Every record below needs to be retyped exactly as it appears.

Transcribed page contents:
# # # # # # #

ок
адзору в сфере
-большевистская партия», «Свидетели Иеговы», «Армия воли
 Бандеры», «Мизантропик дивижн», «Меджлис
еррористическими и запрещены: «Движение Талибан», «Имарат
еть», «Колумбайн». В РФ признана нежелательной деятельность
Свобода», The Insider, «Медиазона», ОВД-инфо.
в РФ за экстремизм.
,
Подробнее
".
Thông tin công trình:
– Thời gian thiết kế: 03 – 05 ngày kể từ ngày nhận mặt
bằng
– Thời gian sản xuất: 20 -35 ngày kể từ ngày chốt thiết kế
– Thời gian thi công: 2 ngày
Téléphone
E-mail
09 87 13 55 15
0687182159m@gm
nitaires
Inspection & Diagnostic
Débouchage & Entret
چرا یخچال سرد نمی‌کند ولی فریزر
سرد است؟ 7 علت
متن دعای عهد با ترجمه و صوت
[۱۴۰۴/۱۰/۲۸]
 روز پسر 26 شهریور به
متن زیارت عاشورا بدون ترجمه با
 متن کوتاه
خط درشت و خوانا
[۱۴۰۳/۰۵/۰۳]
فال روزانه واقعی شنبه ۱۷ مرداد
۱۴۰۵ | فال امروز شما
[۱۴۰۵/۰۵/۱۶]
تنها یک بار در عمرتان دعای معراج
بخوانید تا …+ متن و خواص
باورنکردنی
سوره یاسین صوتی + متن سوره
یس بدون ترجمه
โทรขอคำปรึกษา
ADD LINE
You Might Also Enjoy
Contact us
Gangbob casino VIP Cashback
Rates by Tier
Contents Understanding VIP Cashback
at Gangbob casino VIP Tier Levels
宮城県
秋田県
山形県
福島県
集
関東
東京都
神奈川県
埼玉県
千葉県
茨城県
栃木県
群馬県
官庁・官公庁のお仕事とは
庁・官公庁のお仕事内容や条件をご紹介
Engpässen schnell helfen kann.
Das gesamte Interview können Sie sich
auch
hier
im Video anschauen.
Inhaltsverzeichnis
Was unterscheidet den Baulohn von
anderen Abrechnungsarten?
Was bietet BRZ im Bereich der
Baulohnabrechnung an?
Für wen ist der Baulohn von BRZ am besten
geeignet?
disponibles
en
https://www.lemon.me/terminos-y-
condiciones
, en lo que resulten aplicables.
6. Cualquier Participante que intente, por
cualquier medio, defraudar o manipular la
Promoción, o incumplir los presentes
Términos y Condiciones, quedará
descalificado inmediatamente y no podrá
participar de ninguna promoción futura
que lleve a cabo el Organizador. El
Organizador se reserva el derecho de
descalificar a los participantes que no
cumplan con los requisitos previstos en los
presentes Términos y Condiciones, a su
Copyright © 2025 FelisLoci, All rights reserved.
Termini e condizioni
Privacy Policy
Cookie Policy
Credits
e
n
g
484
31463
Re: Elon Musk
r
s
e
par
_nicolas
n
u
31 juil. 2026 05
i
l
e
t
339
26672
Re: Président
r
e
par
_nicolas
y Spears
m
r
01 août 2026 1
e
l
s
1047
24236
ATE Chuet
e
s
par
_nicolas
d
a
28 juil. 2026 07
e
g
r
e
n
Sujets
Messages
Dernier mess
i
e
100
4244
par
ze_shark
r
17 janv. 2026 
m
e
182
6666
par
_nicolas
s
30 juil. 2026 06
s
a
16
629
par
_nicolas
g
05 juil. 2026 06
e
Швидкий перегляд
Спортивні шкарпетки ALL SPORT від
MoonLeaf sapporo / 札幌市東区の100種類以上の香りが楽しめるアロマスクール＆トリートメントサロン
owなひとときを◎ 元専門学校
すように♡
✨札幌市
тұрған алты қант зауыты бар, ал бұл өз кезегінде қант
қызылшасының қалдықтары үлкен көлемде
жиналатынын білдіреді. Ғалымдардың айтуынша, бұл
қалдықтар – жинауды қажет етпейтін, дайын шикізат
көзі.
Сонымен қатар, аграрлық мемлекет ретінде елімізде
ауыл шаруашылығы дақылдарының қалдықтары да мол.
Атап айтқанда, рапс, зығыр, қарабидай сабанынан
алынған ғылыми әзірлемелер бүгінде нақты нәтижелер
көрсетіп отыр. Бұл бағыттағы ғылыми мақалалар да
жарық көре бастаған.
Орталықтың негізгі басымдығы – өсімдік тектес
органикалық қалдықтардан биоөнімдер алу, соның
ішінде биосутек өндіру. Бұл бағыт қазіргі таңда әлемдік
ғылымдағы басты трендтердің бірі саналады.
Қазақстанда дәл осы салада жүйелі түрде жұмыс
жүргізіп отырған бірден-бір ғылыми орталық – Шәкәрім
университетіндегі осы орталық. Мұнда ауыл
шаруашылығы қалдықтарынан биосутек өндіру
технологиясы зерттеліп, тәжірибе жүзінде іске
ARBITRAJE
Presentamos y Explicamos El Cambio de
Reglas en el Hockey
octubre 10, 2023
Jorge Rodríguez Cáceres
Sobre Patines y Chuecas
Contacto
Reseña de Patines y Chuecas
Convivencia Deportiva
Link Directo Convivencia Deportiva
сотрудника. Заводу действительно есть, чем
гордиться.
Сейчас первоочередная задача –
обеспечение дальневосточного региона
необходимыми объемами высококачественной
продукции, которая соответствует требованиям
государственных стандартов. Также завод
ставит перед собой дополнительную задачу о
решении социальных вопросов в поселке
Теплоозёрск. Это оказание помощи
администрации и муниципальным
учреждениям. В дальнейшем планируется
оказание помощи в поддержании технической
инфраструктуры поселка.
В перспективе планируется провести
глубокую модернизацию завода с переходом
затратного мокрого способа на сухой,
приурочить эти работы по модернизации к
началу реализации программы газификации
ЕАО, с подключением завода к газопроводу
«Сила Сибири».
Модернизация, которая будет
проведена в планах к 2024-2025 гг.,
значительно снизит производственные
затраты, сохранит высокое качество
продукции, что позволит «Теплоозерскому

# # # # # # #

Exercise solution —
ок
адзору в сфере
-большевистская партия», «Свидетели Иеговы», «Армия воли
 Бандеры», «Мизантропик дивижн», «Меджлис
еррористическими и запрещены: «Движение Талибан», «Имарат
еть», «Колумбайн». В РФ признана нежелательной деятельность
Свобода», The Insider, «Медиазона», ОВД-инфо.
в РФ за экстремизм.
,
Подробнее
".
Thông tin công trình:
– Thời gian thiết kế: 03 – 05 ngày kể từ ngày nhận mặt
bằng
– Thời gian sản xuất: 20 -35 ngày kể từ ngày chốt thiết kế
– Thời gian thi công: 2 ngày
Téléphone
E-mail
09 87 13 55 15
0687182159m@gm
nitaires
Inspection & Diagnostic
Débouchage & Entret
چرا یخچال سرد نمی‌کند ولی فریزر
سرد است؟ 7 علت
متن دعای عهد با ترجمه و صوت
[۱۴۰۴/۱۰/۲۸]
 روز پسر 26 شهریور به
متن زیارت عاشورا بدون ترجمه با
 متن کوتاه
خط درشت و خوانا
[۱۴۰۳/۰۵/۰۳]
فال روزانه واقعی شنبه ۱۷ مرداد
۱۴۰۵ | فال امروز شما
[۱۴۰۵/۰۵/۱۶]
تنها یک بار در عمرتان دعای معراج
بخوانید تا …+ متن و خواص
باورنکردنی
سوره یاسین صوتی + متن سوره
یس بدون ترجمه
โทรขอคำปรึกษา
ADD LINE
You Might Also Enjoy
Contact us
Gangbob casino VIP Cashback
Rates by Tier
Contents Understanding VIP Cashback
at Gangbob casino VIP Tier Levels
宮城県
秋田県
山形県
福島県
集
関東
東京都
神奈川県
埼玉県
千葉県
茨城県
栃木県
群馬県
官庁・官公庁のお仕事とは
庁・官公庁のお仕事内容や条件をご紹介
Engpässen schnell helfen kann.
Das gesamte Interview können Sie sich
auch
hier
im Video anschauen.
Inhaltsverzeichnis
Was unterscheidet den Baulohn von
anderen Abrechnungsarten?
Was bietet BRZ im Bereich der
Baulohnabrechnung an?
Für wen ist der Baulohn von BRZ am besten
geeignet?
disponibles
en
https://www.lemon.me/terminos-y-
condiciones
, en lo que resulten aplicables.
6. Cualquier Participante que intente, por
cualquier medio, defraudar o manipular la
Promoción, o incumplir los presentes
Términos y Condiciones, quedará
descalificado inmediatamente y no podrá
participar de ninguna promoción futura
que lleve a cabo el Organizador. El
Organizador se reserva el derecho de
descalificar a los participantes que no
cumplan con los requisitos previstos en los
presentes Términos y Condiciones, a su
Copyright © 2025 FelisLoci, All rights reserved.
Termini e condizioni
Privacy Policy
Cookie Policy
Credits
e
n
g
484
31463
Re: Elon Musk
r
s
e
par
_nicolas
n
u
31 juil. 2026 05
i
l
e
t
339
26672
Re: Président
r
e
par
_nicolas
y Spears
m
r
01 août 2026 1
e
l
s
1047
24236
ATE Chuet
e
s
par
_nicolas
d
a
28 juil. 2026 07
e
g
r
e
n
Sujets
Messages
Dernier mess
i
e
100
4244
par
ze_shark
r
17 janv. 2026 
m
e
182
6666
par
_nicolas
s
30 juil. 2026 06
s
a
16
629
par
_nicolas
g
05 juil. 2026 06
e
Швидкий перегляд
Спортивні шкарпетки ALL SPORT від
MoonLeaf sapporo / 札幌市東区の100種類以上の香りが楽しめるアロマスクール＆トリートメントサロン
owなひとときを◎ 元専門学校
すように♡
✨札幌市
тұрған алты қант зауыты бар, ал бұл өз кезегінде қант
қызылшасының қалдықтары үлкен көлемде
жиналатынын білдіреді. Ғалымдардың айтуынша, бұл
қалдықтар – жинауды қажет етпейтін, дайын шикізат
көзі.
Сонымен қатар, аграрлық мемлекет ретінде елімізде
ауыл шаруашылығы дақылдарының қалдықтары да мол.
Атап айтқанда, рапс, зығыр, қарабидай сабанынан
алынған ғылыми әзірлемелер бүгінде нақты нәтижелер
көрсетіп отыр. Бұл бағыттағы ғылыми мақалалар да
жарық көре бастаған.
Орталықтың негізгі басымдығы – өсімдік тектес
органикалық қалдықтардан биоөнімдер алу, соның
ішінде биосутек өндіру. Бұл бағыт қазіргі таңда әлемдік
ғылымдағы басты трендтердің бірі саналады.
Қазақстанда дәл осы салада жүйелі түрде жұмыс
жүргізіп отырған бірден-бір ғылыми орталық – Шәкәрім
университетіндегі осы орталық. Мұнда ауыл
шаруашылығы қалдықтарынан биосутек өндіру
технологиясы зерттеліп, тәжірибе жүзінде іске
ARBITRAJE
Presentamos y Explicamos El Cambio de
Reglas en el Hockey
octubre 10, 2023
Jorge Rodríguez Cáceres
Sobre Patines y Chuecas
Contacto
Reseña de Patines y Chuecas
Convivencia Deportiva
Link Directo Convivencia Deportiva
сотрудника. Заводу действительно есть, чем
гордиться.
Сейчас первоочередная задача –
обеспечение дальневосточного региона
необходимыми объемами высококачественной
продукции, которая соответствует требованиям
государственных стандартов. Также завод
ставит перед собой дополнительную задачу о
решении социальных вопросов в поселке
Теплоозёрск. Это оказание помощи
администрации и муниципальным
учреждениям. В дальнейшем планируется
оказание помощи в поддержании технической
инфраструктуры поселка.
В перспективе планируется провести
глубокую модернизацию завода с переходом
затратного мокрого способа на сухой,
приурочить эти работы по модернизации к
началу реализации программы газификации
ЕАО, с подключением завода к газопроводу
«Сила Сибири».
Модернизация, которая будет
проведена в планах к 2024-2025 гг.,
значительно снизит производственные
затраты, сохранит высокое качество
продукции, что позволит «Теплоозерскому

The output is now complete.